God Help Us All
The fantasy outlook at second base is...well, pretty dire. That's a nice way of saying that it stinks. There isn't a single one worth drafting in the first round in all but the largest and deepest leagues, and there really aren't any players at this position I can say I trust. Everybody's got question marks and it's tough to get too excited about anyone - especially the three players below, given their price tags.
Jose Altuve (13.5 ADP)
In the auction league I run, Jose Altuve went to an owner who got caught price enforcing and didn't actually want him. Seeing that I had come away from the draft with only Jurickson Profar as an option at the keystone, he pushed Altuve on me pretty hard. I declined without a second thought. We all know what happened next - Altuve won the NL batting title, swiped 56 bases, and totaled almost twice the WAR that he had in his first three seasons combined.
Altuve was basically Jeff Keppinger with wheels before last year, and now he's being drafted as a borderline first-rounder. Positional scarcity be damned, that's bonkers. Altuve had never hit above .290, slugged above .400 or stolen more than 35 bags before 2014, and it wouldn't surprise me if he fell back below all of those marks.
Dee Gordon (58.5 ADP)
Imagine Altuve with less power, more strikeouts, and even less of a track record of success. That's Dee Gordon. Gordon batted .289, scored 92 runs, and stole a league-high 64 bases in 650 plate appearances last season. In his previous 670 PA, he hit .256/.301/.312. Which is the real Gordon?
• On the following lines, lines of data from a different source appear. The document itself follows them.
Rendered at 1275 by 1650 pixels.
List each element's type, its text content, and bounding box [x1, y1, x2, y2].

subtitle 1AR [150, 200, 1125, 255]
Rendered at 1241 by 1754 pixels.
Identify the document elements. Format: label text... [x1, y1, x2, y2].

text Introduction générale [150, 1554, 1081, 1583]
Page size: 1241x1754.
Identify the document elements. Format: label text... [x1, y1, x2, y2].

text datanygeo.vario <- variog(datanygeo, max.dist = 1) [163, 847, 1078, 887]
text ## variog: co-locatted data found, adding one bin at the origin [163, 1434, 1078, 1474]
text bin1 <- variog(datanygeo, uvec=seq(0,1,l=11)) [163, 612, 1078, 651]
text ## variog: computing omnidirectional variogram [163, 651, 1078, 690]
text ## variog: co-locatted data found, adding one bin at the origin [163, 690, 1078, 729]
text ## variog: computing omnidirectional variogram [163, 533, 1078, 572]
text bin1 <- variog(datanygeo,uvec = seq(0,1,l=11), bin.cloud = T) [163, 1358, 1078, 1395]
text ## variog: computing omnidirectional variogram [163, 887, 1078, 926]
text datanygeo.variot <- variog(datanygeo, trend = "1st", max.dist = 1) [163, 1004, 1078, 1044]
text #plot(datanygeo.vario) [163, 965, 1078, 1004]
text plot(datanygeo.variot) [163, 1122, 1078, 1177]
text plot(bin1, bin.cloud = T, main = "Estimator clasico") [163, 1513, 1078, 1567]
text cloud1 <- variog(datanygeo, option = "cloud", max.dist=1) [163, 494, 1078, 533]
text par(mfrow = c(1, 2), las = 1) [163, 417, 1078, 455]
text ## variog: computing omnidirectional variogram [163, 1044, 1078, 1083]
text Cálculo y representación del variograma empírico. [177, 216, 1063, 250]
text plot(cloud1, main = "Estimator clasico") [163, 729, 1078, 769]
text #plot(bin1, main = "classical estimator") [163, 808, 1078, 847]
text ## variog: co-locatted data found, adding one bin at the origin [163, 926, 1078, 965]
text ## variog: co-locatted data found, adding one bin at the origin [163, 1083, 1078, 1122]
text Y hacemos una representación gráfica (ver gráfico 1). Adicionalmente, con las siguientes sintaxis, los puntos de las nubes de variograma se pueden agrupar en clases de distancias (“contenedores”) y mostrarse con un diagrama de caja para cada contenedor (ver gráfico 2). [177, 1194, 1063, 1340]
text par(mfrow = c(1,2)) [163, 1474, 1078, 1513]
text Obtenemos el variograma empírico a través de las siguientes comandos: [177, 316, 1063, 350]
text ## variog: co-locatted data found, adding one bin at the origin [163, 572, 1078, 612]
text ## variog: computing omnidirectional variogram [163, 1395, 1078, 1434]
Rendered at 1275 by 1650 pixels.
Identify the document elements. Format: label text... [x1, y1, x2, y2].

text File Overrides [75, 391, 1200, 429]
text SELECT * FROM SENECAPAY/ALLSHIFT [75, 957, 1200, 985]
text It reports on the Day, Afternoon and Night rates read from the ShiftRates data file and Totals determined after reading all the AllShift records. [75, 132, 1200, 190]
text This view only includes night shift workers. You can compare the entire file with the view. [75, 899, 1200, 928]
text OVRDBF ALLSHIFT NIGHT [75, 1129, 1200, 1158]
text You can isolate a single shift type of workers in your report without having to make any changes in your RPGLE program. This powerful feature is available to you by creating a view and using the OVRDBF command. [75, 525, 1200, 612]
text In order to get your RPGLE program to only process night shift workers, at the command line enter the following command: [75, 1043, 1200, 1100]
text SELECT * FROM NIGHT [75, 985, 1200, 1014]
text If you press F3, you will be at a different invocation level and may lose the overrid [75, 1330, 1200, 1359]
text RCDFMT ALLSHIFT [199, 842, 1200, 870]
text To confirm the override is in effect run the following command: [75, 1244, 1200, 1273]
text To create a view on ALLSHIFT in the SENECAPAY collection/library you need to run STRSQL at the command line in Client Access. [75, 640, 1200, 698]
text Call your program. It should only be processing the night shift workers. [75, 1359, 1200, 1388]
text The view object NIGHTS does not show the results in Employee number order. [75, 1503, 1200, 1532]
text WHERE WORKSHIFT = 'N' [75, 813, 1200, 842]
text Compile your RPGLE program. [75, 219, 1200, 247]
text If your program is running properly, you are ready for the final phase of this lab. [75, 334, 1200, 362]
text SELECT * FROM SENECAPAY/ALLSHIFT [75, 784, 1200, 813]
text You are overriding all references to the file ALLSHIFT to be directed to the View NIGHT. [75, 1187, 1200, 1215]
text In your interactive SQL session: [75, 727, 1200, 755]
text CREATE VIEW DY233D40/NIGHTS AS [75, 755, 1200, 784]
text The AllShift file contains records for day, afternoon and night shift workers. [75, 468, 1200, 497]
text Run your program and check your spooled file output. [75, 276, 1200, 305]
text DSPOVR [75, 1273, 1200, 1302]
Steamer thinks it's closer to the latter, and I don't see any reason to believe otherwise. His peripherals barely budged last year, so even with his blazing speed, that .346 BABIP smells funny. And without a high BABIP, Gordon can't hope to deliver much value outside of steals. Is that really somebody you want to draft in the top 60?
Jason Kipnis (82.8 ADP)
Full disclosure: I was driving the Jason Kipnis bandwagon last year. And why not? He was coming off an impressive 2013 in which he'd hit .284/.366/.452 with 17 HR and 30 SB. It looked like he'd figured out how to hit lefties. Plate discipline, pop, speed, youth...Kipnis seemed a smart bet.
Alas, he was a disaster last season, managing only six homers and a putrid .640 OPS. Am I overreacting to a lousy season? Maybe, but remember that in 2012, Kipnis was merely a league average hitter going by wRC+. Of course, a league average bat with 14 HR and 31 SB still made him one of the better second basemen in fantasy. God help us all.